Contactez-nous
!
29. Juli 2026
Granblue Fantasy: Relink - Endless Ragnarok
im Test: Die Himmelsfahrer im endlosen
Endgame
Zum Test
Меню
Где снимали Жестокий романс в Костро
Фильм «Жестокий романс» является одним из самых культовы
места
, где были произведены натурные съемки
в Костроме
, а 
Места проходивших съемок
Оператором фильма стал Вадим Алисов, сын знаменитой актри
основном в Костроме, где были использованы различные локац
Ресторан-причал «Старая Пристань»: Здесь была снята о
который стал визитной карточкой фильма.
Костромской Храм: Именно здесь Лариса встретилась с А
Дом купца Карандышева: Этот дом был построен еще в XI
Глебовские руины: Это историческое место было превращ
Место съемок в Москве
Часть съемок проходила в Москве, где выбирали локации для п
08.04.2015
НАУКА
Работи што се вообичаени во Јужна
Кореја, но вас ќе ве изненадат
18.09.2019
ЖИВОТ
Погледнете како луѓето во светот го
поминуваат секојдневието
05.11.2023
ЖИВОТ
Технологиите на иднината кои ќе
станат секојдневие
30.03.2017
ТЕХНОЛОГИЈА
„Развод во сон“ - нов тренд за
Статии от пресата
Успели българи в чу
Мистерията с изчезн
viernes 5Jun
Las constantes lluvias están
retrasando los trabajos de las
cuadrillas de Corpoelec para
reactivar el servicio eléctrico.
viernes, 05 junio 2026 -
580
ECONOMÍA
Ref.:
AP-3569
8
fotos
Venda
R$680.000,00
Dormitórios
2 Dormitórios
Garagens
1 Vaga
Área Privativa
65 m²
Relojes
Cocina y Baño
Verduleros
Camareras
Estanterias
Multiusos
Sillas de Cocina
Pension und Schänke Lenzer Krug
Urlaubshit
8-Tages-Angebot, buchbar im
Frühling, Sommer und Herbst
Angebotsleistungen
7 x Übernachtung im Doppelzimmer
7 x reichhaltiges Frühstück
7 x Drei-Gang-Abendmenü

______

Work to complete: Could the entire listing be repeated exactly as written?

Solution to this exercise:
Contactez-nous
!
29. Juli 2026
Granblue Fantasy: Relink - Endless Ragnarok
im Test: Die Himmelsfahrer im endlosen
Endgame
Zum Test
Меню
Где снимали Жестокий романс в Костро
Фильм «Жестокий романс» является одним из самых культовы
места
, где были произведены натурные съемки
в Костроме
, а 
Места проходивших съемок
Оператором фильма стал Вадим Алисов, сын знаменитой актри
основном в Костроме, где были использованы различные локац
Ресторан-причал «Старая Пристань»: Здесь была снята о
который стал визитной карточкой фильма.
Костромской Храм: Именно здесь Лариса встретилась с А
Дом купца Карандышева: Этот дом был построен еще в XI
Глебовские руины: Это историческое место было превращ
Место съемок в Москве
Часть съемок проходила в Москве, где выбирали локации для п
08.04.2015
НАУКА
Работи што се вообичаени во Јужна
Кореја, но вас ќе ве изненадат
18.09.2019
ЖИВОТ
Погледнете како луѓето во светот го
поминуваат секојдневието
05.11.2023
ЖИВОТ
Технологиите на иднината кои ќе
станат секојдневие
30.03.2017
ТЕХНОЛОГИЈА
„Развод во сон“ - нов тренд за
Статии от пресата
Успели българи в чу
Мистерията с изчезн
viernes 5Jun
Las constantes lluvias están
retrasando los trabajos de las
cuadrillas de Corpoelec para
reactivar el servicio eléctrico.
viernes, 05 junio 2026 -
580
ECONOMÍA
Ref.:
AP-3569
8
fotos
Venda
R$680.000,00
Dormitórios
2 Dormitórios
Garagens
1 Vaga
Área Privativa
65 m²
Relojes
Cocina y Baño
Verduleros
Camareras
Estanterias
Multiusos
Sillas de Cocina
Pension und Schänke Lenzer Krug
Urlaubshit
8-Tages-Angebot, buchbar im
Frühling, Sommer und Herbst
Angebotsleistungen
7 x Übernachtung im Doppelzimmer
7 x reichhaltiges Frühstück
7 x Drei-Gang-Abendmenü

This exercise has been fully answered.